What is the difference between a vulnerability disclosure program and a bug bounty program?

A vulnerability disclosure program (VDP) is a structured channel for receiving and acting on security vulnerability reports. It provides a safe and legitimate path for researchers to report what they find. A bug bounty programme adds financial rewards for valid, in-scope findings. Both require clear policies, defined scope, and internal processes to handle submissions. A VDP is typically the right starting point for organisations that are building their security programme rather than scaling an existing one.

Do you need to complete a penetration test before launching a VDP?

It is strongly advisable. A penetration test of the assets being placed in scope gives the security team a baseline understanding of what vulnerabilities already exist. Without that baseline, the team reviewing incoming researcher submissions has no context for assessing whether a finding is new, already known, or related to an issue already in remediation. A baseline test also ensures the organisation is not publicly inviting researchers to submit reports about conditions it has not yet assessed internally.

What should a VDP safe harbour statement include?

A safe harbour statement should explicitly commit that the organisation will not pursue legal action against researchers who act in good faith and stay within the defined scope. It should define what acting in good faith means in the context of the programme. It should address what happens to any data the researcher encounters during legitimate research. And it should be specific to the programme and jurisdiction rather than copied from generic templates. Boilerplate language does not provide the protection it appears to offer.

How narrow should the scope of a VDP be at launch?

The scope should reflect two criteria: the capacity of the team to triage and respond to submissions, and the surfaces that represent the highest risk to customers and the business if compromised. It is far better to launch with a narrow, well-resourced scope and expand over time than to launch with a broad scope and fail to keep pace with submission volume. Researchers are experienced evaluators of programme quality, and an organisation that cannot respond promptly will find that researchers stop submitting.

How should an organisation handle a researcher who reports a critical vulnerability?

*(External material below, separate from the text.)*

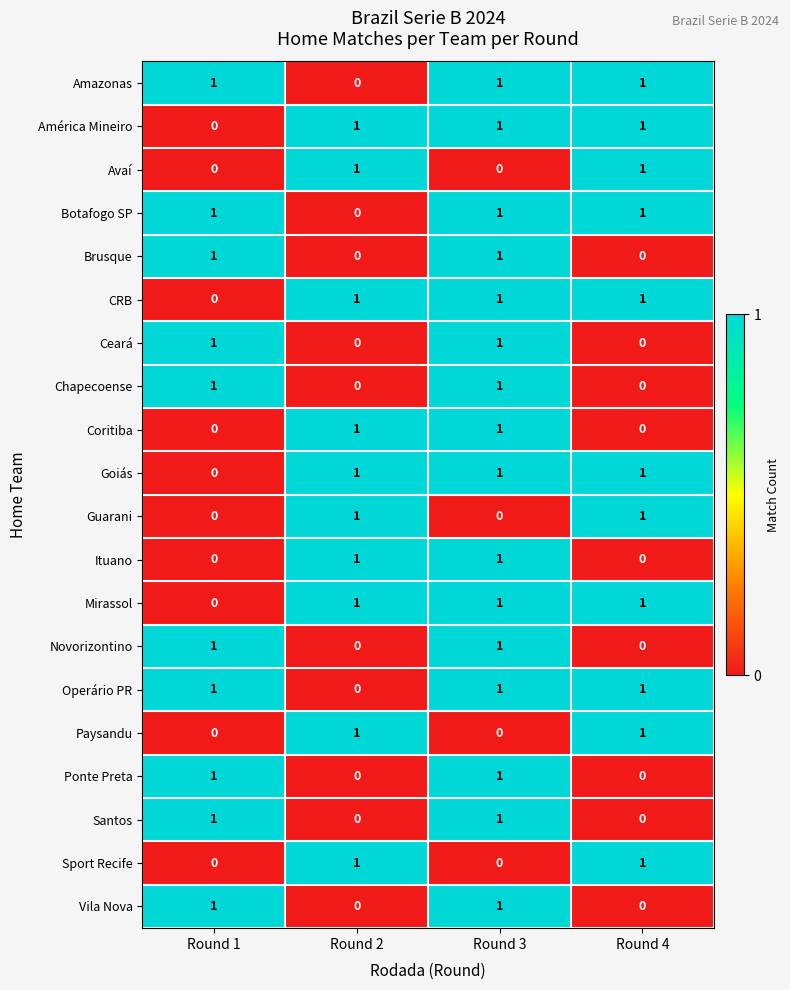

How many data points in Guarani are less than 1?

2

A critical finding should trigger immediate escalation to the appropriate technical and security leadership. The researcher should receive an acknowledgment within hours, not days. Communication should continue at regular intervals throughout the remediation process even if there is nothing new to report. The researcher should be informed when the fix is confirmed. If the organisation needs time before public disclosure, that conversation with the researcher should happen early, clearly, and respectfully. Coordinated disclosure handled well builds researcher relationships. Handled poorly, it results in uncoordinated public disclosure.